## [原文]
◇ ◇ ◇ ◇

脳卒中や脊髄損傷をはじめとする神経系のリハビリテーションを進めていく上でよく論点として上がるのが『姿勢制御』です。
しかし、よくよく現場でこの姿勢制御の話しを詰めていくと殆どの場合、理論ばかりが先行し、目の前の患者様が置いてけぼりになってしまっているケースが多いです。
そして、このような状況になってしまう背景の一つに「見えない」と言うものがあると僕は思っています。
「見えない」と言うのは、要は…「歩行中下肢が上手く出ないのは姿勢制御が問題だ!」と言ったところで、本当にそうであるのかを検証しにくいということです。
理論的に考えると、姿勢制御の問題で四肢の運動機能が低下するというのは周知の事実ではあるのですが、実際にこれを検証するのが臨床上非常に困難だからこそ、議論になると推論が空中分解してしまうわけです。

◇ ◇ ◇ ◇

## [提供資料]
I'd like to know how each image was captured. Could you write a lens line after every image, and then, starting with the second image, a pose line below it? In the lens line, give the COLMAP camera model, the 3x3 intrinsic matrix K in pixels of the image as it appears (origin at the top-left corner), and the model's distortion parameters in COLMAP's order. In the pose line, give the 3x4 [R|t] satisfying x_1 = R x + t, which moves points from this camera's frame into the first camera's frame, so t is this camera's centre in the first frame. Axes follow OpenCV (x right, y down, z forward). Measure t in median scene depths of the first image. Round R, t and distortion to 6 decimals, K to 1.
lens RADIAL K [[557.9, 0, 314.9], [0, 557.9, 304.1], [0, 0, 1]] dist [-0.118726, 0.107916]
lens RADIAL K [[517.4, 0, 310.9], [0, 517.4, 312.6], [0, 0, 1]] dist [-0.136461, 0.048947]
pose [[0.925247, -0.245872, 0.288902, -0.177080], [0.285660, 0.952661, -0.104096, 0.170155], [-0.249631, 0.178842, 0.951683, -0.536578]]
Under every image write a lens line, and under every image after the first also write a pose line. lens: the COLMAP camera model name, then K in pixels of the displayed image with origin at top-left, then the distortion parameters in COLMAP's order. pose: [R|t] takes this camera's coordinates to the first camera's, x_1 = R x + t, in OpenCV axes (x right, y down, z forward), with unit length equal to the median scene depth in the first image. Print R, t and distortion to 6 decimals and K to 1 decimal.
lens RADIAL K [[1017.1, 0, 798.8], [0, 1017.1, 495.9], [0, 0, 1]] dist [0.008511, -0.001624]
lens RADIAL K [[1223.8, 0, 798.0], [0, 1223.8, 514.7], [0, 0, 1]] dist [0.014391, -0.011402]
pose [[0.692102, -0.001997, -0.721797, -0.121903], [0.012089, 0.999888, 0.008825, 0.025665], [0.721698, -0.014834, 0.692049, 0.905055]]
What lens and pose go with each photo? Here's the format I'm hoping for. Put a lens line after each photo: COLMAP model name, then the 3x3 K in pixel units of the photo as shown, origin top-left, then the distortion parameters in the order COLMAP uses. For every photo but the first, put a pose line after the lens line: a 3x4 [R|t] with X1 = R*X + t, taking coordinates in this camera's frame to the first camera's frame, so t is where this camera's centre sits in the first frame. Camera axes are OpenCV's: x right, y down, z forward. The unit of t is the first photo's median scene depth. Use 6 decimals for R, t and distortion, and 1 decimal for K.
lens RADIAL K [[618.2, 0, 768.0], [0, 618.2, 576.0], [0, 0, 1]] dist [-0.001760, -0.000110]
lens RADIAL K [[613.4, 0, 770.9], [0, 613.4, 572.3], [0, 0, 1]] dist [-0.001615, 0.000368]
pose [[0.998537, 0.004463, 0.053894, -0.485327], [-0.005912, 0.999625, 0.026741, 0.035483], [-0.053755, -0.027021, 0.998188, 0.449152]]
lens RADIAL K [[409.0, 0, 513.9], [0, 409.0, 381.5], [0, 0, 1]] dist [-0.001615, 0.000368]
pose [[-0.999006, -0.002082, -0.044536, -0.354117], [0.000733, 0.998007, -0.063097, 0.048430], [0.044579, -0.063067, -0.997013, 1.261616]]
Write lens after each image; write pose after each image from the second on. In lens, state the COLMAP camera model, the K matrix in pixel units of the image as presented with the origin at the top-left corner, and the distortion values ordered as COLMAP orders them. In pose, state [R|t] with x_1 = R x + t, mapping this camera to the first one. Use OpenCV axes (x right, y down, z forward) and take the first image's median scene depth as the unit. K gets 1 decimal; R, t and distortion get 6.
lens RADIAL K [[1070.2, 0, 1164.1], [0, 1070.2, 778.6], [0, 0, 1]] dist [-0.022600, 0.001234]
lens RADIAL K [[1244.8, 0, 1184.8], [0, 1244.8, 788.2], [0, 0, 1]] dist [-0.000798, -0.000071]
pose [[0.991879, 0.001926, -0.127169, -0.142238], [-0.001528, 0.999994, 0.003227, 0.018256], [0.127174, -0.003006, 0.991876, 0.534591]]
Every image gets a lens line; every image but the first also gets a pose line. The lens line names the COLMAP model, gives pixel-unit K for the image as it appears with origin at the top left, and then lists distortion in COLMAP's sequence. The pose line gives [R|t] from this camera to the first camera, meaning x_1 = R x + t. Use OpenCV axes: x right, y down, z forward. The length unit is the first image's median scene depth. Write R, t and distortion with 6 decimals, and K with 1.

◇ ◇ ◇ ◇

## [課題内容]
1. 原文で、姿勢制御の議論が理論ばかり先行してしまう背景の一つとして挙げられているのは何か。
2. 原文の内容を二文で要約せよ。

## [解答例]
1. 「見えない」こと、つまり姿勢制御が本当に問題なのかを検証しにくいことである。

2. 脳卒中や脊髄損傷などの神経系のリハビリテーションでは姿勢制御がよく論点になるが、現場では理論ばかりが先行し、目の前の患者が置いてけぼりになることが多い。その背景の一つは、姿勢制御の問題が四肢の運動機能低下の原因かどうかを臨床上検証しにくい「見えない」点にあり、そのため議論では推論が空中分解してしまう。